Derivatures operate in a similar fashion in regards to their valuations being based on opaque underlying assets. We are VERY uneasy with this development as to us it TRUMPS the official issuance of the US government CBDC and is detrimental to the overall economy in it’s application.
With the incredible pressure on banks between the explosive rise in interest rates affecting the value of their bond portfolios and commercial real estate exposures that seem to be plummeting by the day, the current play by the SEC this weekend in abruptly reversing their legal position on possibly relenting in issuing securities asset approval for public use is telling.
To us it strongly suggests the FED has a real fear that the line up of monster financial firms queuing for asset custodian licenses for an approved public crypto that has eluded everyone to this point may potentially cripple a teetering system in outflows of dollars to those decentralized out of their control systems. It has been reported that bank deposits in the major banks have diminished over the last 2 years by the hundreds of billions of dollars so time will tell what that play ultimately will be.

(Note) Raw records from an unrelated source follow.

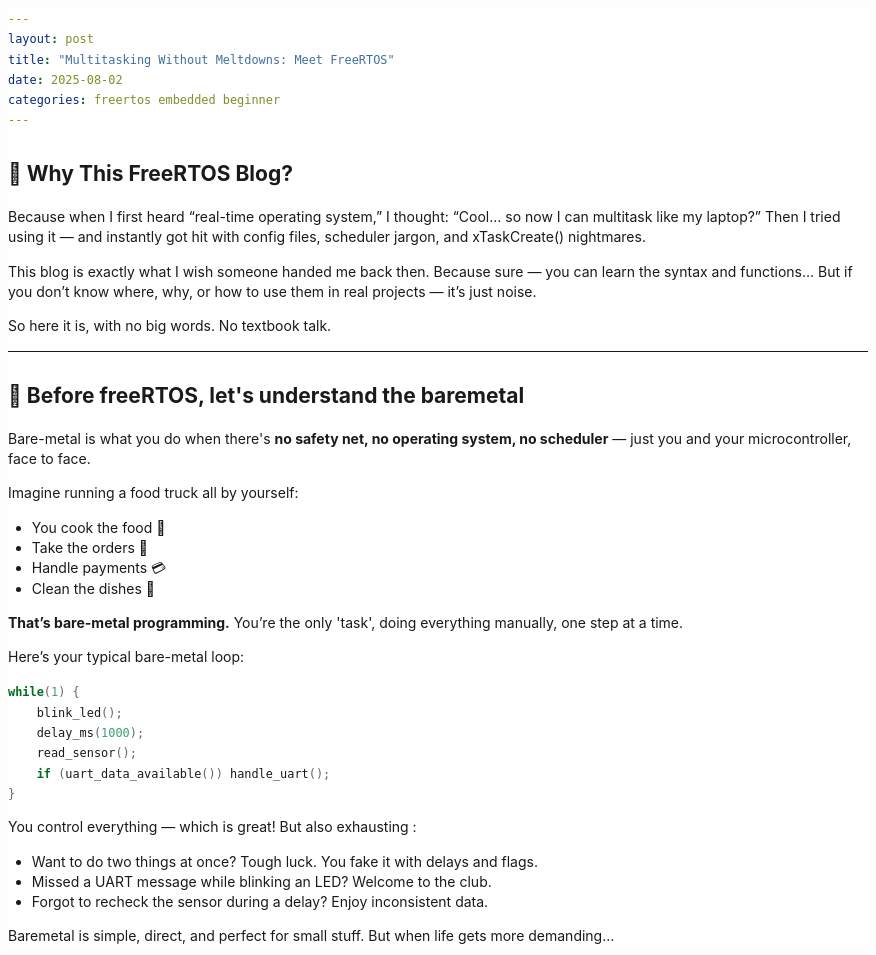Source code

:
 ```yaml
---
layout: post
title: "Multitasking Without Meltdowns: Meet FreeRTOS"
date: 2025-08-02
categories: freertos embedded beginner 
---
```


## 👋 Why This FreeRTOS Blog?

Because when I first heard “real-time operating system,”
I thought: “Cool… so now I can multitask like my laptop?”
Then I tried using it — and instantly got hit with config files, scheduler jargon, and xTaskCreate() nightmares.

This blog is exactly what I wish someone handed me back then.
Because sure — you can learn the syntax and functions…
But if you don’t know where, why, or how to use them in real projects — it’s just noise.

So here it is, with no big words. No textbook talk.

---
## 🧱 Before freeRTOS, let's understand the baremetal

Bare-metal is what you do when there's **no safety net, no operating system, no scheduler** — just you and your microcontroller, face to face.

Imagine running a food truck all by yourself:
- You cook the food 🍳
- Take the orders 🧾
- Handle payments 💳
- Clean the dishes 🧼

**That’s bare-metal programming.** You’re the only 'task', doing everything manually, one step at a time.

Here’s your typical bare-metal loop:
```c
while(1) {
    blink_led();
    delay_ms(1000);
    read_sensor();
    if (uart_data_available()) handle_uart();
}
```

You control everything — which is great! But also exhausting :
- Want to do two things at once? Tough luck. You fake it with delays and flags.
- Missed a UART message while blinking an LED? Welcome to the club.
- Forgot to recheck the sensor during a delay? Enjoy inconsistent data.

Baremetal is simple, direct, and perfect for small stuff. But when life gets more demanding…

And a friend reported to us that just this morning 8/21 his premium digital Chase business account was shut down till he signed off on a 10 page and 125 page disclaimer. Given no notice and on a MAJOR business day as well it was a MAJOR imposition on his time as the efficiency of the digital app was key to him using the account.
But why would Chase FORCE such a draconian measure on a good account with no notice? And what could possibly be in a 125 page disclaimer not already covered in existing agreements prior?
And who has the time to read a 125 page “release” without a lawyer? Nothing but ominous here.